** Begin Passage shown **

She was right. I have not shed a tear over it yet. I don't think that I will. I want to, but I can't for some reason. I cried during the marriage a lot and I think I justify the fact that I got over it during the marriage, so I shouldn't grieve the ending.
When my parents divorced, I was 30 years old and although it was dysfunctional, it was all I ever knew and I did not cry. I had always wished that they would get divorced when I was little. I was angry over being thrown in the middle and the way things went down, but I didn't grieve the actual ending of the only thing that was ever constant in my life. I justify. About 5 years later, I had a breakdown about it, but come on, 5 years later? WTF?
When my grandmother, the most wonderful, influential person I have ever known, died, I did not grieve. I think about her every single day and I miss her so much, but I did not cry. I justify in my mind that she was old, lived a great, happy life and died from Alzheimer's. She did not go through any pain and was smiling when she passed. She also lived in a different state my whole life, so I didn't see her on a daily basis. I justify.
Although, my other grandparents and I weren't as close, they were a part of my life and when they passed, I did not cry. Again, we weren't as close and we lived in different states and therefore I did not see them often. This is what I tell myself for my lack of tears. I justify.

** End Passage shown **

- _Prompt_
Please continue the personal essay about not crying over divorce and deaths in the family, starting right after its last sentence, "I justify."

** Begin Data shown **

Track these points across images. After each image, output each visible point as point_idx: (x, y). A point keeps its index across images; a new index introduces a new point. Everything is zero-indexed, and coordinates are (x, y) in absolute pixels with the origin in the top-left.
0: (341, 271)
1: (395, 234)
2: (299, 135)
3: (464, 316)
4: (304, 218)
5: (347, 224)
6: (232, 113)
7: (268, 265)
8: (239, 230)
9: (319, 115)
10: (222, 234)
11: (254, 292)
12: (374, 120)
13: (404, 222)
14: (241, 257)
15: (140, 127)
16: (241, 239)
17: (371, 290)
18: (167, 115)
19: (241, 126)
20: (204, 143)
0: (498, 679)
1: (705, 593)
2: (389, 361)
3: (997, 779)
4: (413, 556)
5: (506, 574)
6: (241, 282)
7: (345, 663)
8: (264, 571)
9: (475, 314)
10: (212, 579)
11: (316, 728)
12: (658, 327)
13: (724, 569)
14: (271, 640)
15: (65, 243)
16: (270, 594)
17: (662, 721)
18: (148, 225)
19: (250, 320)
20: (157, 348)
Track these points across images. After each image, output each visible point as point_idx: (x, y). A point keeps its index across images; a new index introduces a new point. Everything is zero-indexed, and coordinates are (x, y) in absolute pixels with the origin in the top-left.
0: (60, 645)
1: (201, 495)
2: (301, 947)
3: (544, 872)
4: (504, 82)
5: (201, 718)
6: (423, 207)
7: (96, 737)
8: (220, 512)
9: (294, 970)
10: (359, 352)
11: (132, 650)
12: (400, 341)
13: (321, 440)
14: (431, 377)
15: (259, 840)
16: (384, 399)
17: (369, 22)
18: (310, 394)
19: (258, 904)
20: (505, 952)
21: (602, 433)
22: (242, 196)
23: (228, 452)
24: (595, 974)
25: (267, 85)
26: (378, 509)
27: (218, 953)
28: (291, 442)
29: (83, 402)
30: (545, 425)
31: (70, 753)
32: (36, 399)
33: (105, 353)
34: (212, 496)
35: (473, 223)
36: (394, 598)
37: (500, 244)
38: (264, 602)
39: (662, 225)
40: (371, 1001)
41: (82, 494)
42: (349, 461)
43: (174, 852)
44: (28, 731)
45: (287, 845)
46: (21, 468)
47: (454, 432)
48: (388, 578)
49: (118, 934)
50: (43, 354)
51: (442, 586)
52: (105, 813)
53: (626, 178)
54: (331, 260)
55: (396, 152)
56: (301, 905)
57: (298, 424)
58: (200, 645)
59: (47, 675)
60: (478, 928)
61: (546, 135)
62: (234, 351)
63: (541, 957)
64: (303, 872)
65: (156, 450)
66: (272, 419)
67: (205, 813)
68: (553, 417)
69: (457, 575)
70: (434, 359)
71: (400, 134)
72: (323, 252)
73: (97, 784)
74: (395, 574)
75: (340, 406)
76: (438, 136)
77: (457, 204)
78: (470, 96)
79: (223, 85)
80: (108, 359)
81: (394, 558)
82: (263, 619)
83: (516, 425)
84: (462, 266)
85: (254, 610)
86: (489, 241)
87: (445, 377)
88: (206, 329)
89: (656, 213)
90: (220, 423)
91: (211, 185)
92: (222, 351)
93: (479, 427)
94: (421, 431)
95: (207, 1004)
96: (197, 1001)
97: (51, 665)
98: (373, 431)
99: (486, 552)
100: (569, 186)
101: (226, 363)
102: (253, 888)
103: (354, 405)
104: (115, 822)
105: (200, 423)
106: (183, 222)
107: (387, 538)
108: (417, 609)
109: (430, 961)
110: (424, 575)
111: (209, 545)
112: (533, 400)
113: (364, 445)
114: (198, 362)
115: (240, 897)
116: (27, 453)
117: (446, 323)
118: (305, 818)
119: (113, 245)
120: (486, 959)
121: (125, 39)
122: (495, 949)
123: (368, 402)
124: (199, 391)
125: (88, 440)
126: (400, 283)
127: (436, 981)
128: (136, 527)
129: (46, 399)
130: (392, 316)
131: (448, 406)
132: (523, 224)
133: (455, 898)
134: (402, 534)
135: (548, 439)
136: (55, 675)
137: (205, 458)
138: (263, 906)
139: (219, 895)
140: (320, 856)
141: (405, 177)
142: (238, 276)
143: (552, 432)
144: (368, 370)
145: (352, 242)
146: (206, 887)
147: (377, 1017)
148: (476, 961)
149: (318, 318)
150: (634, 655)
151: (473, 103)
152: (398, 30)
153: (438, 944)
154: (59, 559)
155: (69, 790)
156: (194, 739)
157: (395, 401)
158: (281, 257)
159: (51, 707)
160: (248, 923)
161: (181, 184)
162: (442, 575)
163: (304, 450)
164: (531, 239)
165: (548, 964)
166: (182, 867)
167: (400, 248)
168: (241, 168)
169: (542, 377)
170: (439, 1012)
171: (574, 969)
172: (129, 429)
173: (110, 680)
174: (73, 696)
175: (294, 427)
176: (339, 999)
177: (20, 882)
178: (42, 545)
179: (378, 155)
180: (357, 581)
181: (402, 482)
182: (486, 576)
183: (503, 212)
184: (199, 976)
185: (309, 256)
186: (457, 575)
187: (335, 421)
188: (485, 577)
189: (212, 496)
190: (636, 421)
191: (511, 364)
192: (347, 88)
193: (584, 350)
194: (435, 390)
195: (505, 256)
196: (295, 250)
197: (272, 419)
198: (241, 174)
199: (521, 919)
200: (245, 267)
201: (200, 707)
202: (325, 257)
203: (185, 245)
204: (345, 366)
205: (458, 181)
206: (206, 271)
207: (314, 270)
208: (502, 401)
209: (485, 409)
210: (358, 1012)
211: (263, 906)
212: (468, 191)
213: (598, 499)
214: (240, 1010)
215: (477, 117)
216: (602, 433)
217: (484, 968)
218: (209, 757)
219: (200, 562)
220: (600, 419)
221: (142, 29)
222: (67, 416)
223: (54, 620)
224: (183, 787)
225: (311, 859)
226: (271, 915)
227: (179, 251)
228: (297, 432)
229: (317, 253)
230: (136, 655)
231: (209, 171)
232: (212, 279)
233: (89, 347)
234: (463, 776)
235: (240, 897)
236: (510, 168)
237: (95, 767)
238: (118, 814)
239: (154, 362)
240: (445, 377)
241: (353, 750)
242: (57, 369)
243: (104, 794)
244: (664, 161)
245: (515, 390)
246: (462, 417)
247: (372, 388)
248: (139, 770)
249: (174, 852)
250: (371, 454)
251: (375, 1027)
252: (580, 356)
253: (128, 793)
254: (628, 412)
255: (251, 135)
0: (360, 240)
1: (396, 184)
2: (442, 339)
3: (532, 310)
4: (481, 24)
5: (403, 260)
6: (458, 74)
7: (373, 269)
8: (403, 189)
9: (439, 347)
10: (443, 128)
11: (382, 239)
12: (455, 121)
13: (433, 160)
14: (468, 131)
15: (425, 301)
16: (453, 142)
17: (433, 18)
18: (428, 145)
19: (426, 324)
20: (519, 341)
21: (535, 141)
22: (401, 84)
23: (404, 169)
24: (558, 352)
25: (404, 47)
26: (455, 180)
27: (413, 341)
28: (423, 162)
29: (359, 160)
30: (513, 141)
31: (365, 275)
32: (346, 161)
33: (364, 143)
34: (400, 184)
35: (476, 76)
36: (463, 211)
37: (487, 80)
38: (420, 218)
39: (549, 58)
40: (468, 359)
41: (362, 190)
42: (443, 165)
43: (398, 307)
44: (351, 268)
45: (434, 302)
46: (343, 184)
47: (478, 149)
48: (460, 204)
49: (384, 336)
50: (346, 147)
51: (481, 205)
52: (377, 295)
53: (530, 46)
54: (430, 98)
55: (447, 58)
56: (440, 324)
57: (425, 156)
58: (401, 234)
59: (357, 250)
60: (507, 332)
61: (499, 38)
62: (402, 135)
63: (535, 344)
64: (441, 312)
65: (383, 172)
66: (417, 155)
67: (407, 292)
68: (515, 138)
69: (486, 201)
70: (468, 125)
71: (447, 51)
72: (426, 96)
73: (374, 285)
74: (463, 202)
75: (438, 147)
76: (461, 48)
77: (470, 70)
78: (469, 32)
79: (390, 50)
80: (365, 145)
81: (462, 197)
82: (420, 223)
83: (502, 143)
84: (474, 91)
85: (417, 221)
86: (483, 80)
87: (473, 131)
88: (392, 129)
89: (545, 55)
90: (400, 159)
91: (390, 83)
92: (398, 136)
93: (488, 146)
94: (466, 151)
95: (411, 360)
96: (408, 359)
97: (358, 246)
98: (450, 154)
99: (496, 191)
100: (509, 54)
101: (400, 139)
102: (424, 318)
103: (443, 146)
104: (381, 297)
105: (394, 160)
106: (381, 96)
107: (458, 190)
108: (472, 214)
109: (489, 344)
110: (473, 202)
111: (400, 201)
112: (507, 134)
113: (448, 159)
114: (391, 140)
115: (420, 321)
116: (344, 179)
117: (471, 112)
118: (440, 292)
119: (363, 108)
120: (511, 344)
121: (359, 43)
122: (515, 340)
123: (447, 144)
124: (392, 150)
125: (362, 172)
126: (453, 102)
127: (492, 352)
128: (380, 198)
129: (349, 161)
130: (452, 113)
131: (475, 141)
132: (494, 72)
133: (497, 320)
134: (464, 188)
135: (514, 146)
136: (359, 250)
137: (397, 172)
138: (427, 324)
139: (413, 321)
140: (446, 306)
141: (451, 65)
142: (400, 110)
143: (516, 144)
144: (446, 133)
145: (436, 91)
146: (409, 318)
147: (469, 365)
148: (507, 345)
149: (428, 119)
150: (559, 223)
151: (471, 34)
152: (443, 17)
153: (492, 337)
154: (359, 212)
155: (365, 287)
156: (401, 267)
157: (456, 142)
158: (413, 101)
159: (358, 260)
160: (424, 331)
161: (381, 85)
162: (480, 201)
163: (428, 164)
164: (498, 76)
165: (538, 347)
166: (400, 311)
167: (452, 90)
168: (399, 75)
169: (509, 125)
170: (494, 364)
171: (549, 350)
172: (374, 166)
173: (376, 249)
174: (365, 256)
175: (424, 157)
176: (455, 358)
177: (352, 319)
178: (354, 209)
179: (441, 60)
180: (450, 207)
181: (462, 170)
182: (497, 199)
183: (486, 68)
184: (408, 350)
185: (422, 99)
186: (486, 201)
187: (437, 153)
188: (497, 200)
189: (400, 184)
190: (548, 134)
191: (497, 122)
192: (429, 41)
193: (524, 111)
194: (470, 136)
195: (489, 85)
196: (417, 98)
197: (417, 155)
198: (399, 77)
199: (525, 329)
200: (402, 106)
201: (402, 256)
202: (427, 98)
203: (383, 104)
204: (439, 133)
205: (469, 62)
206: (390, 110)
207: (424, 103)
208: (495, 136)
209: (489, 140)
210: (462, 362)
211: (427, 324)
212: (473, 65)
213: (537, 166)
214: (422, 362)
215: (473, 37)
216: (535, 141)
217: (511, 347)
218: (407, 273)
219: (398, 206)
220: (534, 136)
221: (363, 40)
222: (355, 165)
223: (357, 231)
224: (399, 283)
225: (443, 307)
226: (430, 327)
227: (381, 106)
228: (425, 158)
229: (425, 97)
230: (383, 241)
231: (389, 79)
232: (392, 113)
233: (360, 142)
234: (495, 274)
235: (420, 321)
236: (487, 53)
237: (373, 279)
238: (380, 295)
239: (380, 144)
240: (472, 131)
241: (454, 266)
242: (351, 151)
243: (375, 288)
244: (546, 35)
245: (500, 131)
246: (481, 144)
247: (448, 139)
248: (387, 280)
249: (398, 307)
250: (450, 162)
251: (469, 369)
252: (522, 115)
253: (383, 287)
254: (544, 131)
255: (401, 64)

** End Data shown **

- _Final result_
I have only really been devastated by 2 break ups in my life. One when I was 19 years old and one during my big change in careers, and financial situation. Now I have had MANY break ups, and only grieved 2. Neither of which were my long term relationships. I justify.
However, I will cry at the drop of a hat when criticized about my parenting skills or I think about something happening to my daughter or I fell like I am insignificant. I bawled when my daughter acted up on the plane and when I was in jail. But I can't seem to cry at LOSS.
I know this is something that I need to work on right now. I know that I can not/should not date until I have felt all of the emotions that I am supposed to over the ending of my marriage. Even if it takes years of alone time, I need to wait until it happens. I need to learn and experience what it feels like to feel and understand what it means to be done, over or gone. I can't justify it anymore.
I need to feel. Period.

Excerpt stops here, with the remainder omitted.